Adherence to the guidelines set by leading cancer organizations also was associated with reduced risk of several types of cancer, such as breast, endometrial, and colorectal cancers, said the study’s lead author, Lindsay N. Kohler, MPH, a doctoral candidate at the University of Arizona Mel and Enid Zuckerman College of Public Health.
“Behaviors such as poor diet choices, physical inactivity, excess alcohol consumption and unhealthy body weight could account for more than 20 percent of cancer cases, and could, therefore, be prevented with lifestyle modifications,” Kohler said, adding that when tobacco exposure is considered, these modifiable issues are believed to be factors in two-thirds of U.S. cancer deaths.
Kohler and colleagues identified studies published within the past 10 years that analyzed adherence to diet and physical activity guidelines published by the American Cancer Society (ACS) or the World Cancer Research Fund/American Institute for Cancer Research (WCRF/AICR). The ACS guidelines and the WCRF/AICR guidelines vary somewhat, but both organizations recommend maintaining a healthy weight, exercising regularly, eating plenty of plant-based foods, and limiting alcohol.
The researchers’ final review was based on 12 prospective cohort studies that examined the association between following either ACS or WCRF/AICR guidelines and cancer incidence and mortality. Study participants ranged from 25 to 79 years of age at baseline, and were mostly Caucasian. Standards for adherence varied in the 12 studies that comprised the review, leading to a wide range of results, but consistent patterns emerged, Kohler said.

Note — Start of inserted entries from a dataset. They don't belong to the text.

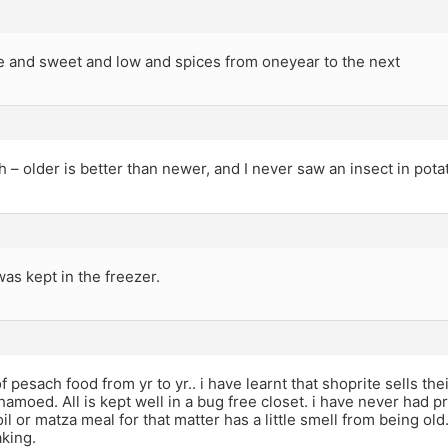
ee and sweet and low and spices from oneyear to the next
h – older is better than newer, and I never saw an insect in pota
 was kept in the freezer.
of pesach food from yr to yr.. i have learnt that shoprite sells t
hamoed. All is kept well in a bug free closet. i have never had p
l or matza meal for that matter has a little smell from being old.
aking.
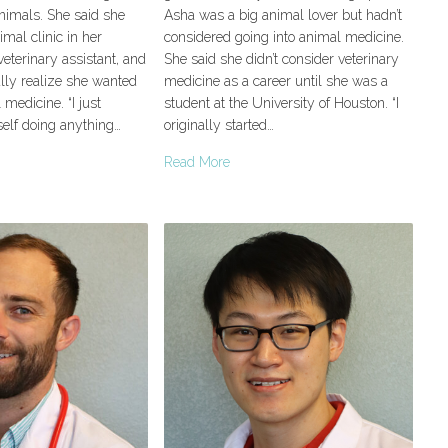
nimals. She said she
Asha was a big animal lover but hadn’t
mal clinic in her
considered going into animal medicine.
eterinary assistant, and
She said she didn’t consider veterinary
lly realize she wanted
medicine as a career until she was a
 medicine. “I just
student at the University of Houston. “I
self doing anything…
originally started…
Read More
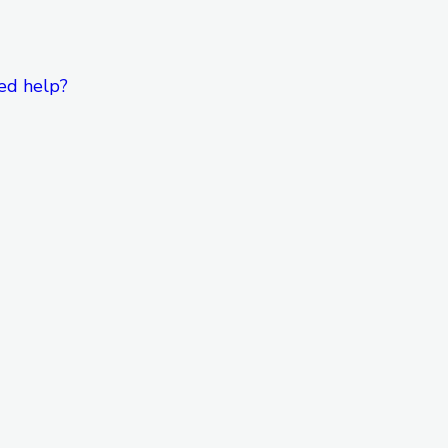
ed help?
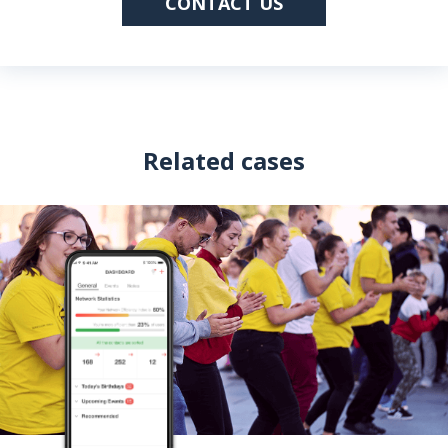
CONTACT US
Related cases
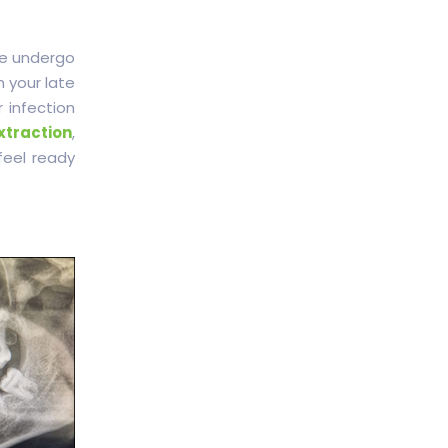
e undergo
n your late
 infection
xtraction
,
feel ready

The review showed that adherence to cancer prevention guidelines was associated with a 10 to 45 percent reduction in all cancer incidence and a 14 to 61 percent reduction in all cancer mortality.

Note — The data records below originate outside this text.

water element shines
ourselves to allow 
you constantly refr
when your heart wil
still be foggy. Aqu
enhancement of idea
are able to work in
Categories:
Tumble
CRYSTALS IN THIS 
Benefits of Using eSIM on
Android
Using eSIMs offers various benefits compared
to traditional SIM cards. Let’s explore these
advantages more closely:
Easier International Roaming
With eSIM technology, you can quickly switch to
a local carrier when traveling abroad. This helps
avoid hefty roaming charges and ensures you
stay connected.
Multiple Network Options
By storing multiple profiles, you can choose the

The study also showed consistent reductions in the incidence of breast cancer (19 to 60 percent), endometrial cancer (23 to 60 percent), and colorectal cancer (27 to 52 percent) in both men and women.

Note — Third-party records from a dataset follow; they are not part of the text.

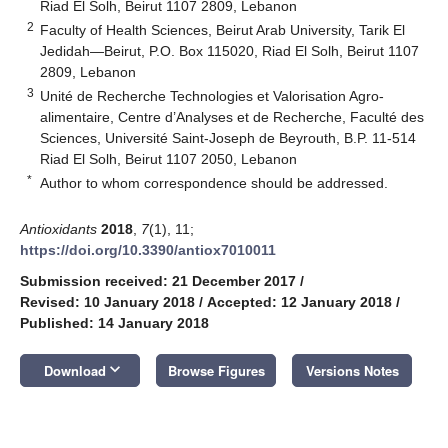
Riad El Solh, Beirut 1107 2809, Lebanon
2
Faculty of Health Sciences, Beirut Arab University, Tarik El
Jedidah—Beirut, P.O. Box 115020, Riad El Solh, Beirut 1107
2809, Lebanon
3
Unité de Recherche Technologies et Valorisation Agro-
alimentaire, Centre d’Analyses et de Recherche, Faculté des
Sciences, Université Saint-Joseph de Beyrouth, B.P. 11-514
Riad El Solh, Beirut 1107 2050, Lebanon
*
Author to whom correspondence should be addressed.
Antioxidants
2018
,
7
(1), 11;
https://doi.org/10.3390/antiox7010011
Submission received: 21 December 2017
/
Revised: 10 January 2018
/
Accepted: 12 January 2018
/
Published: 14 January 2018
keyboard_arrow_down
Download
Browse Figures
Versions Notes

The study showed no significant associations between adherence to guidelines and incidence of ovarian or prostate cancer, and associations with lung cancer varied depending on the study.
Kohler and colleagues reviewed studies that compared high adherence to the guidelines with lower adherence, and found that people who followed more of the cancer prevention recommendations derived stronger benefits. For example, Kohler said, in one study, women who followed at least five recommendations were 60 percent less likely to develop breast cancer than those who met no recommendations. For each additional recommendation met, the risk of breast cancer was reduced by 11 percent.
Kohler said the review indicates that physicians and public health officials should continue to emphasize cancer prevention recommendations to patients.
“If you adhere to these guidelines, you may reduce your risk of getting or dying from cancer, though the risk is not totally eliminated,” she said, noting that family history and environmental factors also play a role in cancer incidence and mortality. “However, following these recommendations will lead to healthier lives overall and, in turn, reduce the risk for many major diseases.”
Kohler said that the primary limitation of this review was the variation in studies. Therefore, she noted, the researchers were only able to summarize information, without establishing causality or specific reductions in cancer risk.
This study was funded by a National Cancer Institute Cancer Center support grant. Kohler declares no conflicts of interest.